От крови согрелся снег у ног. Болью зажгло. Олонг наклонился, горстями прижал снег к ранам…
С криком безумным, оставляя кровяные следы, побежал Олонг к обвалу, к речке…
Над обрывом качаются в ветрах ветви старых кедров. Размотав на ходу чумбур, Олонг завернул петлей волосяную веревку. С криком соскочил с сучка. Кедр пошатнулся.
Бухаясь в воду, падали с ветвей комья снега, с болтающихся ног в незамерзающий ручей капала кровь. Кровяные градинки подхватывали на лету выскакивающие из воды хариусы…
Собаки чуют смерть… Они от голода выли день и ночь…
На другой день, шатаясь, вышел из шалаша Парфен. Связал мордами вместе собак и на один заряд пристрелил. Еще дергающихся схватил за хвосты, потащил к ручью, но сил не было, ныла рана в боку, и на руке стащил по одной. У ручья увидел в петле качающегося Олонга. Он на секунду, испугавшись, отскочил на шаг, но спокойно сказал вслух:
— Давно бы так! И рук о тебя марать не стоит… Ишь кровянистый зверюга!..
В волосяной петле качалась сплошная красная ледяная сосуля…

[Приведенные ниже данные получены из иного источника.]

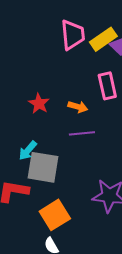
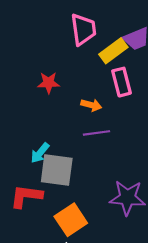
yellow rectangle: (103, 39) -> (113, 51), moved
red star: (39, 104) -> (49, 83), moved, turned -30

Парфен зажег шалаш, отрубил сук, на котором висел Олонг, перекинул лисицу через спину, и, согнувшись, подпираясь на палку, заскользил по голубому насту на перевал.
По лесным тропам, избегая человеческого запаха, бежит зверье за зверьем, чуя теплую кровь… Ночью бесшумно пролетает сова, гоняясь за зайцем.
Вьюга пуржит снежными ветрами. Замело лыжницу, кровяные снега, пепелище…
В дупла, под коловины, в снежные норы залегает зверь. Уходят из черни охотники. Ночью на теплых полатях, под полушубками, кряхтит и ворочается Парфен. Болит рана. Во сне мерещится Манефа:
«В конце месяца поеду сватом… Христофорко на сотню напромышлял, мне за лисицу две дадут».
Мысли тягучие, сладкие, липкие…
ГЛАВА III
ЛЕДЯНАЯ СМЕРТЬ
Чен-ай — месяц ветров — так зовут алтайцы февраль, злой, изменчивый месяц. В этом месяце срываются с горных вершин снежные столбы и, оседая в долину, насыпают валы на серебристый наст. День прибывает на три аркана. Солнце поднимается в рост человека, сидящего на коне. По утрам клубится от кедрачей сыпчатый иней.
Зернистая белая пустыня тянется на сотни километров. Здесь, кажется, нет и не может быть человека, только рядами сказочных дедов-морозов стынут в пушистой бахроме кедрачи да клубятся водяным паром обсусоленные пороги Чулышмана. Под скалой, у незамерзающего ключа, точно пароход в заброшенной гавани, дымится аил. Внутри аила, на берестяных стенах, лепится толстый слой сажи. От горящего костра тепло в аиле, ночью и днем огненные языки лижут толстые смолевые пни.